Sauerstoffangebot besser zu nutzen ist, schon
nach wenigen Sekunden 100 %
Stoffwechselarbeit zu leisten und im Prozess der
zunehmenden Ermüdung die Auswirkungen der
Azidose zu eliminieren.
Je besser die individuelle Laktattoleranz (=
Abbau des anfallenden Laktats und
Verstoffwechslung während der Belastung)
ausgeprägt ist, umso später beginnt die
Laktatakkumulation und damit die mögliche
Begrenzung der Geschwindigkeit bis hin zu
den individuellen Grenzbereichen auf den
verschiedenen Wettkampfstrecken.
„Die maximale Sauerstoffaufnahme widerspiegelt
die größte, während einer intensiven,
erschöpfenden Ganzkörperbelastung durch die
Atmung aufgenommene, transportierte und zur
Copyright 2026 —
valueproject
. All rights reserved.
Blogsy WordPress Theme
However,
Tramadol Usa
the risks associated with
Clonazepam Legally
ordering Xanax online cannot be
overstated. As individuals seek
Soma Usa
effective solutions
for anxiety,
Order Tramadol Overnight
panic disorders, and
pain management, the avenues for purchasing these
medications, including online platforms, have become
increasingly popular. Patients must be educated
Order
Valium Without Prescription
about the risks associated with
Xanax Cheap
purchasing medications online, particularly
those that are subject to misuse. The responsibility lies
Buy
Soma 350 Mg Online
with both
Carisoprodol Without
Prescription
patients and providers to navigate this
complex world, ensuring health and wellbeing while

--

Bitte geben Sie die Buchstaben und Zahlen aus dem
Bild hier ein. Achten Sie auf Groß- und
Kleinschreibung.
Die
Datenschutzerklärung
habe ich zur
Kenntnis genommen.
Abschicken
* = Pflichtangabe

What you have to do: All lines in the listing above between the line with "Blogsy WordPress Theme" and the line with "pain management, the", inclusive, should be set down exactly, and no line outside that range.

Answer to this task:
Blogsy WordPress Theme
However,
Tramadol Usa
the risks associated with
Clonazepam Legally
ordering Xanax online cannot be
overstated. As individuals seek
Soma Usa
effective solutions
for anxiety,
Order Tramadol Overnight
panic disorders, and
pain management, the avenues for purchasing these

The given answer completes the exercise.